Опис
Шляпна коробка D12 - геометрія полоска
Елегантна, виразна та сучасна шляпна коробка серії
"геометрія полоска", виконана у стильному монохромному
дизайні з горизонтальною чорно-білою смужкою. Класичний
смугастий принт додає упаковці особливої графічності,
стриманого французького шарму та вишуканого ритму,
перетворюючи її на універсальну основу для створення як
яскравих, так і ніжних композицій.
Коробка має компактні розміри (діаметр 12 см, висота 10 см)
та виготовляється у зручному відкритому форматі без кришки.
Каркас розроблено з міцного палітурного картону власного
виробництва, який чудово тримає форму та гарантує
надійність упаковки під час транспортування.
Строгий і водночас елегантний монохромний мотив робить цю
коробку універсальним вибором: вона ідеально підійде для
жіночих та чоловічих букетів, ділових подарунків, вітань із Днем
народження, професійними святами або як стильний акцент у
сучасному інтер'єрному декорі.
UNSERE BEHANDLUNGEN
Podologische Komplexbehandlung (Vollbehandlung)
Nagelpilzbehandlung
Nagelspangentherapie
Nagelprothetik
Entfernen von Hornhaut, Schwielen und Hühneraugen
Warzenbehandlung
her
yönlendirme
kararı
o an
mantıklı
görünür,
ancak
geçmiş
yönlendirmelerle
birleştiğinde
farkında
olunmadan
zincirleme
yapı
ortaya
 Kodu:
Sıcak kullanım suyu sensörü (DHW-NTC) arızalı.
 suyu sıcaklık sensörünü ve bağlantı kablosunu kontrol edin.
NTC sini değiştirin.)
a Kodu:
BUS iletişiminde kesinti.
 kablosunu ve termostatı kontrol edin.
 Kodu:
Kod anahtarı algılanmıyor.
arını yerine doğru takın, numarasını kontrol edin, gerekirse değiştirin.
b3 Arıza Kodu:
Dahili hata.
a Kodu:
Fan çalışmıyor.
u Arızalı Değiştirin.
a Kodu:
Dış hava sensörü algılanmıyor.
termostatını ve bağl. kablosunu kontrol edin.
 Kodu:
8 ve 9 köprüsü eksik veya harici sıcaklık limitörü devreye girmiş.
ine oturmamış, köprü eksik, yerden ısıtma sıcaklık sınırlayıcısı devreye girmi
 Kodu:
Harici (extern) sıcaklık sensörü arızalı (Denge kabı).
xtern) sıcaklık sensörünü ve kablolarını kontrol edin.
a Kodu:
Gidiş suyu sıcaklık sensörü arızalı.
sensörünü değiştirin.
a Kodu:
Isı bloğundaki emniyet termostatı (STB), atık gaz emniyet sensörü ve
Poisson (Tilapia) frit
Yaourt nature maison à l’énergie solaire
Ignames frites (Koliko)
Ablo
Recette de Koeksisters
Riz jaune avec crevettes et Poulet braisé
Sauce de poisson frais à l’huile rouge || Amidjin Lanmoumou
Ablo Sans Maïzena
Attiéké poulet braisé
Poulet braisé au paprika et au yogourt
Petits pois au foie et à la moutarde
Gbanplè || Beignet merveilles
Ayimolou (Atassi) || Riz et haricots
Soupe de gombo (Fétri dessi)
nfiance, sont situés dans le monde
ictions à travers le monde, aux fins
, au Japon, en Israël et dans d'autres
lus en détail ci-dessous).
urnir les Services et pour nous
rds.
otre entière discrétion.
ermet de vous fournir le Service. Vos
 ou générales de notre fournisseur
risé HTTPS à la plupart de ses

▬▬▬▬▬▬▬▬▬▬

Quote the data verbatim from its first line up to and including the line that contains "перетворюючи її на".

Written solution ::
Опис
Шляпна коробка D12 - геометрія полоска
Елегантна, виразна та сучасна шляпна коробка серії
"геометрія полоска", виконана у стильному монохромному
дизайні з горизонтальною чорно-білою смужкою. Класичний
смугастий принт додає упаковці особливої графічності,
стриманого французького шарму та вишуканого ритму,
перетворюючи її на універсальну основу для створення як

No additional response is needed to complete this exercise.